▶ _Provided text_

↓↓↓

Write an ARM program fragment that uses this remain
subroutine to add all the factors of R4 and place the
sum into R5. For example, if R4 holds 12
before your fragment is executed, then after it is executed
R5 should hold 16, since
1 + 2 + 3 + 4 + 6 = 16.
You may assume that R4 is at least 2.
MOV R5, #0
SUB R6, R4, #1
loop MOV R0, R4
MOV R1, R6
BL remain
TST R0, R0
BNE next
ADD R5, R5, #1
next SUBS R6, R6, #1
BNE loop
Complete the partial fragment below for setting the last value
of a linked list to 0,
where R4 is initially the address of the list's first node.
Each node holds its integer data in the first four bytes, and
in the next four bytes is the address of the node following it in the list.
The last node has 0
marked as the address of the following
node.
loop ; load address of node following R4 into R5; i.e., r5 = r4->next
TST R5, R5
MOVNE R4, R5
BNE loop
MOV R5, #0
; change value in node R4 to be R5; i.e., r4->value = r5
The short solution:
LDR R5, [R4, #4]
and then
STR R5, [R4].
The first instruction might be replaced by two lines:
ADD R0, R4, #4
LDR R5, [R0]
Suppose R4 holds the memory address of the first node
in a linked list of integers, where each node holds its integer
data in its first four bytes and the address of the node
following it in the next four bytes. The linked list is
terminated by an address of 0. Write an ARM assembly
fragment that places into R0 how many nodes the list contains.
Your fragment may change any other registers as it pleases.
MOV R0, #0
B start
next LDR R4, [R4, #4]
ADD R0, R0, #1
start CMP R4, #0
BNE next

↑↑↑

▶ _Using the information_
1/ Answer these questions from the ARM assembly exercises:
(a) If R4 holds 12 before the factor-summing fragment runs, what should R5 hold afterward?
(b) In which bytes of each linked-list node is its integer data held?
(c) In the node-counting fragment, which register receives the number of nodes?
2/ List every register named in the ARM assembly exercises.
3/ Please copy everything in the ARM assembly exercises from "loop ; load" down to "STR R5, [R4].".

▶ _Data_
↓↓↓

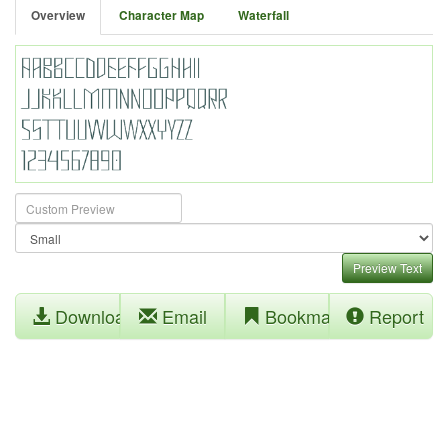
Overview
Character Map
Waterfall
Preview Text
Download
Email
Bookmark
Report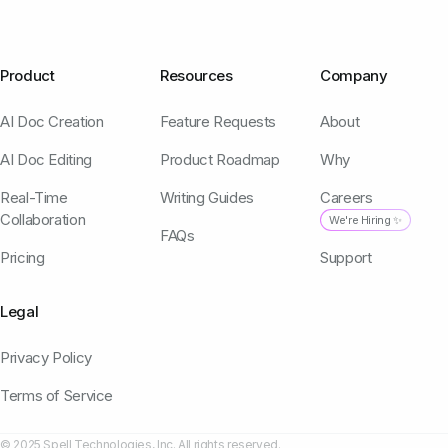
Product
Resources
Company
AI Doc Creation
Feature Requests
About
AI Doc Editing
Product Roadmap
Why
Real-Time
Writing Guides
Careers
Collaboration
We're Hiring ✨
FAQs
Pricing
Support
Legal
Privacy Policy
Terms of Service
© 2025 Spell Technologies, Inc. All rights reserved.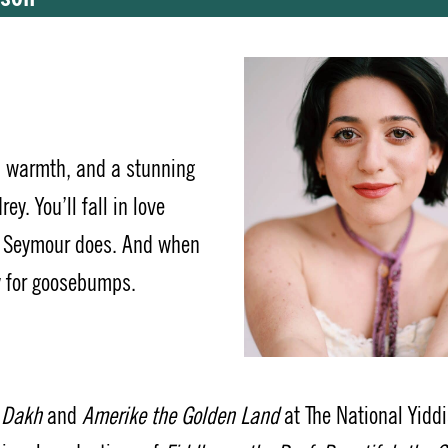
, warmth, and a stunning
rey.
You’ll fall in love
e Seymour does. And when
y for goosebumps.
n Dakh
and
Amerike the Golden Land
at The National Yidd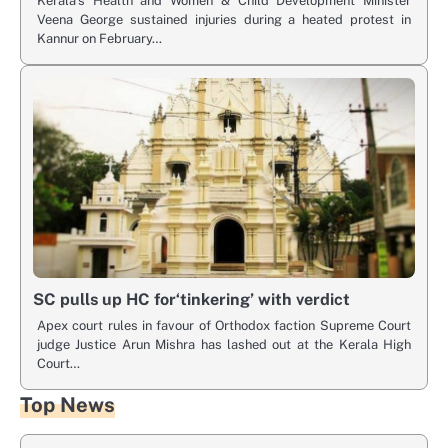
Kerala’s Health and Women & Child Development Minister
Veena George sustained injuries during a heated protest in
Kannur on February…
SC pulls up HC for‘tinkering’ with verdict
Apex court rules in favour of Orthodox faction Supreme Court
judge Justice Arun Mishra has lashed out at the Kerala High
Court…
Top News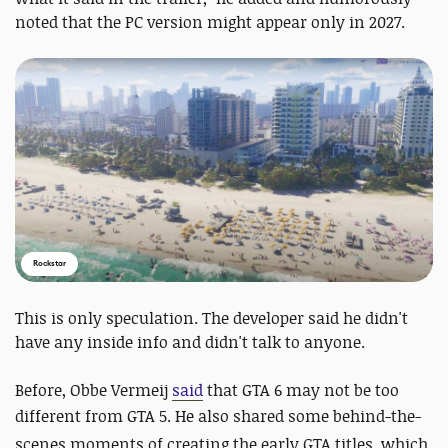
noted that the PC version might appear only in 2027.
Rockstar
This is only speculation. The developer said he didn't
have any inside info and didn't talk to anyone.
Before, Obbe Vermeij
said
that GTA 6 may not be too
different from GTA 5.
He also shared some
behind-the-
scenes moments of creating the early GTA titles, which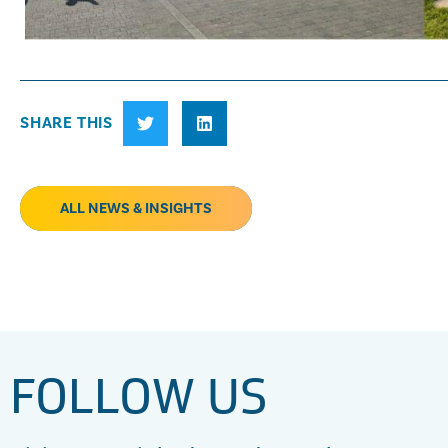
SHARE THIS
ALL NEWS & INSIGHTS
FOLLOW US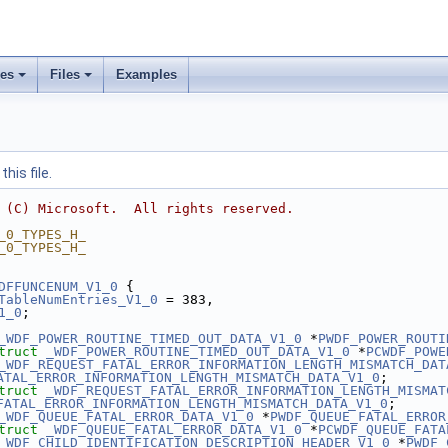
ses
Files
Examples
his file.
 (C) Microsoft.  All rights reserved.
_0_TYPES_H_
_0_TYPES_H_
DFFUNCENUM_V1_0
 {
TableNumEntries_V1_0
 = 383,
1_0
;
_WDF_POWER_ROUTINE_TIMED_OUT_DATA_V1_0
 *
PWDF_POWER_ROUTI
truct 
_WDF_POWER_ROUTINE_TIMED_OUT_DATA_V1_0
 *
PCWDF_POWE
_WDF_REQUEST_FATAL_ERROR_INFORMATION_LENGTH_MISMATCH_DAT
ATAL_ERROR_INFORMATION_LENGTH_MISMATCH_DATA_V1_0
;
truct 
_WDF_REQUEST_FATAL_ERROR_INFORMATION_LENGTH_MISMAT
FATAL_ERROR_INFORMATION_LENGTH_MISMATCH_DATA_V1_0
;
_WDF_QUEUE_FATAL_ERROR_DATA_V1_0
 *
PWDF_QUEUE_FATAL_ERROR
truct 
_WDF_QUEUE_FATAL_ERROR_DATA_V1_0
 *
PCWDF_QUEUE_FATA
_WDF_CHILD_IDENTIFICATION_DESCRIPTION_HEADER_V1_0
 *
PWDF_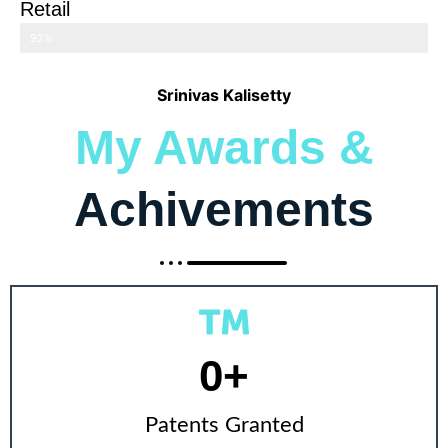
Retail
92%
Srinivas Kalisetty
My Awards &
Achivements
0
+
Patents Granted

↑↑↑

▶ _Your written answers_
1/
(a) 16
(b) The first four bytes
(c) R0

2/ R0, R1, R4, R5, R6

3/
loop ; load address of node following R4 into R5; i.e., r5 = r4->next
TST R5, R5
MOVNE R4, R5
BNE loop
MOV R5, #0
; change value in node R4 to be R5; i.e., r4->value = r5
The short solution:
LDR R5, [R4, #4]
and then
STR R5, [R4].